SELECTED TEXT >>
---

Created on: March 06, 2007   Last Updated: April 19, 2007

The up tick in the number of illegal immigrants in America began in earnest nearly 10 years ago, when our then strong economy could more readily absorb the new members to the workforce and, not so coincidently, around the same time we started to see the results of NAFTA rear it's ugly head on working men in women in Canada, the US and Mexico. Why no one ever bothers to discuss NAFTA when debating the issue of illegal immigration only goes to show you that the pundits against the trend want to have their cake and eat it, too. NAFTA has a similar forerunner in the early economic treaties sign to form what has now become the European Union. If you had told the citizens of the then EEC that in 50 years time, they would mostly all share the same currency and would be able to pass through borders without interruption and with only one passport, they would never have believed you. Many might have even been offended by such threats to their own nation's sovereignty.

But once nation's engage in economic treaties with one another, they are, in essence, tying one another's economic destinies up with each another, for better or worse. And, indeed worse for the majority of working men in women in North America.
You can't be a globalist one minute and resent the effects of globalism the next. Globalism is not only about the free exchange of goods and capital across national borders, but also, eventually, the free flow of human beings across those same borders. If GM can move a factory to Mexico and the likes of Anna Nicole Smith and others can move her assets to the Bahamas (to avoid taxation) freely, then the next logical step is that human beings feel that they should have the same rights as factory parts and money. The logical conclusion is that people, too, should be able to negate borders for their own financial well-being. If you don't like that scenario than NAFTA is the culprit, not working Mexican men and women who would rather not be so far away from their families and their homes.

In Mexico alone, over the past decade, highly subsidized produce from the US has dampened the ability of the average Mexican farmer to compete in his own country selling the same (unsubsidized) product. Additionally, a flood of cheap products manufactured in China has forced the reduction of pay rates to Mexican and American factory workers alike.

In my mind, the formation of NAFTA says that we are all one happy continent whose citizens share the same human and workers rights as one another. If that be not the case, or was never the intent of NAFTA, coupled with the fact that the policy has failed miserably, then we should abandon the treaty all together. Just don't tell that to Presidential nominees and congressional members who rely heavily on donations from the few corporations that actually benefit from NAFTA. Instead of building walls, we should first start dismantling laws.

---

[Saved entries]
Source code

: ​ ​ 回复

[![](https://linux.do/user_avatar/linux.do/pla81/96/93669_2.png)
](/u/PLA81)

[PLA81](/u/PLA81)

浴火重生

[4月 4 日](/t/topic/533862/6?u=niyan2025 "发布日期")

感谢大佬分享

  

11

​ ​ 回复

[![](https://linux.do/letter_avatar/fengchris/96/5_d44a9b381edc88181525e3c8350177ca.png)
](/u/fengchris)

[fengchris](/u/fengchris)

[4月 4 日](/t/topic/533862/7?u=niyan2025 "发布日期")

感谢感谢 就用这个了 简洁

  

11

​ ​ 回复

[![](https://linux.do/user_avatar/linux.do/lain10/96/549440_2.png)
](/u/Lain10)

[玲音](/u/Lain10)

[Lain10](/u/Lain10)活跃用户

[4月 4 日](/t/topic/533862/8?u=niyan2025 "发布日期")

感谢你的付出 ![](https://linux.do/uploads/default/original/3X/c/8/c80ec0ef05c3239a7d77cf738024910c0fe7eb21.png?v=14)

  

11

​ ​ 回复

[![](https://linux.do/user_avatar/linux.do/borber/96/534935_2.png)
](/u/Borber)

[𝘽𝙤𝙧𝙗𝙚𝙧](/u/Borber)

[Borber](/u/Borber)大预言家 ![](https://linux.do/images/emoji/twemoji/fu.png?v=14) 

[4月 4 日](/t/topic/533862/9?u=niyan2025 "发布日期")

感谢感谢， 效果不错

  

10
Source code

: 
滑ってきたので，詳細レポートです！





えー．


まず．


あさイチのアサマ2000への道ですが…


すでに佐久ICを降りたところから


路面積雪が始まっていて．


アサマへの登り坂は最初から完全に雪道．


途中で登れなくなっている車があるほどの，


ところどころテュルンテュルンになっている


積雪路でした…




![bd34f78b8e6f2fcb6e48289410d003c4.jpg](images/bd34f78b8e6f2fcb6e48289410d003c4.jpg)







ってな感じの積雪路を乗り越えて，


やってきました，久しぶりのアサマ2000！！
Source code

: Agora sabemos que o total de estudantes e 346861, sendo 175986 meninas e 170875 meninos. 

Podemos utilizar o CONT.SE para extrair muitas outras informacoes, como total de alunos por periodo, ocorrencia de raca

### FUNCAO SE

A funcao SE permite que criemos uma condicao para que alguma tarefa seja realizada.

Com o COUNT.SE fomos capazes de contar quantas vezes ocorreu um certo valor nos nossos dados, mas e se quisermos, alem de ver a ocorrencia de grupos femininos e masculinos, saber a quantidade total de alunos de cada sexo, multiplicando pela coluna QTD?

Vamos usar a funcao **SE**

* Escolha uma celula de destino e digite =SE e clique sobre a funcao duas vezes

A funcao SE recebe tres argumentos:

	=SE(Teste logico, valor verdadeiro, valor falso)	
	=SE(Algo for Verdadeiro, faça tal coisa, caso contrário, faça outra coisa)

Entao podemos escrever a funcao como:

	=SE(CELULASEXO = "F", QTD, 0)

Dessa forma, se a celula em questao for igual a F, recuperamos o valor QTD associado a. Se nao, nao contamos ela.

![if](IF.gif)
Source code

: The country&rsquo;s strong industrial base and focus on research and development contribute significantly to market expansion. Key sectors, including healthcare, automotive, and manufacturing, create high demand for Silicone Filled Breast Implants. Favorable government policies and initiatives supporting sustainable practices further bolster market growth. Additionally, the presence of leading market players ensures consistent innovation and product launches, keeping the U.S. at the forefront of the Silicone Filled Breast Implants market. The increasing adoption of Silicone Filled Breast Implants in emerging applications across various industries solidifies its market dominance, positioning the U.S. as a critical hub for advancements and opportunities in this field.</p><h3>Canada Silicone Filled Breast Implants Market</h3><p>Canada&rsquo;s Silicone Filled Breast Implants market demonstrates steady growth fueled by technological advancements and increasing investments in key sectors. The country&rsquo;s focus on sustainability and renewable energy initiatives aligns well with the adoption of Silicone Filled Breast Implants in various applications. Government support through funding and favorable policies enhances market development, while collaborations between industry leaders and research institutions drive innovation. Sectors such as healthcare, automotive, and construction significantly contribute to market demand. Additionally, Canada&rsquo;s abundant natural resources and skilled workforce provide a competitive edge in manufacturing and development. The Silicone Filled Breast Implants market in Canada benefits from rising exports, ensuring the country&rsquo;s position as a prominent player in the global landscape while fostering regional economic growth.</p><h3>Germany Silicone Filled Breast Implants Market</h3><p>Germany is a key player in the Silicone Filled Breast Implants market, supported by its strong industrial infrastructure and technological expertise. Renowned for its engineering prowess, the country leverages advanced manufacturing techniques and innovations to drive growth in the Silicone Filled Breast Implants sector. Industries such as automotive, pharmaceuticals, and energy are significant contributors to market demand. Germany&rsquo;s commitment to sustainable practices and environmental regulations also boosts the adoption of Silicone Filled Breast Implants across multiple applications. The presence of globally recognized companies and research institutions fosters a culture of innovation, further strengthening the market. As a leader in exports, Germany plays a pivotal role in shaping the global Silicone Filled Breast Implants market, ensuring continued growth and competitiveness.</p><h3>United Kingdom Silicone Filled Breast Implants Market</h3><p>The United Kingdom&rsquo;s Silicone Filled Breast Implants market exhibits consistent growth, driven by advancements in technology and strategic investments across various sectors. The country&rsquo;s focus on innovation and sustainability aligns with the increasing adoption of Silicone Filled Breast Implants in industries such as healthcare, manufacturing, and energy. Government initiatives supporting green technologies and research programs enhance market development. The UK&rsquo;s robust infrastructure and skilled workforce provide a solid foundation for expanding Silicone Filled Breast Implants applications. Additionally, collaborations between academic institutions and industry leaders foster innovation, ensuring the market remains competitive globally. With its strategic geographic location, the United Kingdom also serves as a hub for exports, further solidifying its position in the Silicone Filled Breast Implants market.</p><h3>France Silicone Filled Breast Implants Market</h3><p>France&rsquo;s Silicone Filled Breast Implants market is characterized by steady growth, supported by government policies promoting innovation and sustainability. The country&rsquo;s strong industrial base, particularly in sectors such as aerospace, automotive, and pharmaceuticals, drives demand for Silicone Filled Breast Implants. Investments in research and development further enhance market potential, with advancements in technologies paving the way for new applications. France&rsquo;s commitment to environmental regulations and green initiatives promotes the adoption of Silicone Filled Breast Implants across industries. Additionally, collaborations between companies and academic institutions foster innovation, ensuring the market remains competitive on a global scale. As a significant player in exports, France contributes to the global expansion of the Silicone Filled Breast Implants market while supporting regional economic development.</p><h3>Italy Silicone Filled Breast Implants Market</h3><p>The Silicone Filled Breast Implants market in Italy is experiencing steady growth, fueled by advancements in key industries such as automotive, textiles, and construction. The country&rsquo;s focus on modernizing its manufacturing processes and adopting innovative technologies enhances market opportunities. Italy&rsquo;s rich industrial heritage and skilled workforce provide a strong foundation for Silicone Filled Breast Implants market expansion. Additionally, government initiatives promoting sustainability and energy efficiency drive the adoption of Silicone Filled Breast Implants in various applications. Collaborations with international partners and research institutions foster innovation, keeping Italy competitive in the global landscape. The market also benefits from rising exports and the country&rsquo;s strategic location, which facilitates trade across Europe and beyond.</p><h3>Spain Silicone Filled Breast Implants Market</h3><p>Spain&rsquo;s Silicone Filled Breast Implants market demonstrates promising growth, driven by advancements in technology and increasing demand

---

PROBLEM DESCRIPTION >>
Answer these questions from the NAFTA and immigration piece:
(a) How long ago does it say the rise in illegal immigrants in America began in earnest?
(b) Where does it say Anna Nicole Smith and others moved assets, and for what purpose?
(c) What does it say has forced pay cuts for Mexican and American factory workers?

OUTPUT OF THE EXERCISE >>
(a) Nearly 10 years ago.
(b) To the Bahamas, to avoid taxation.
(c) A flood of cheap products manufactured in China.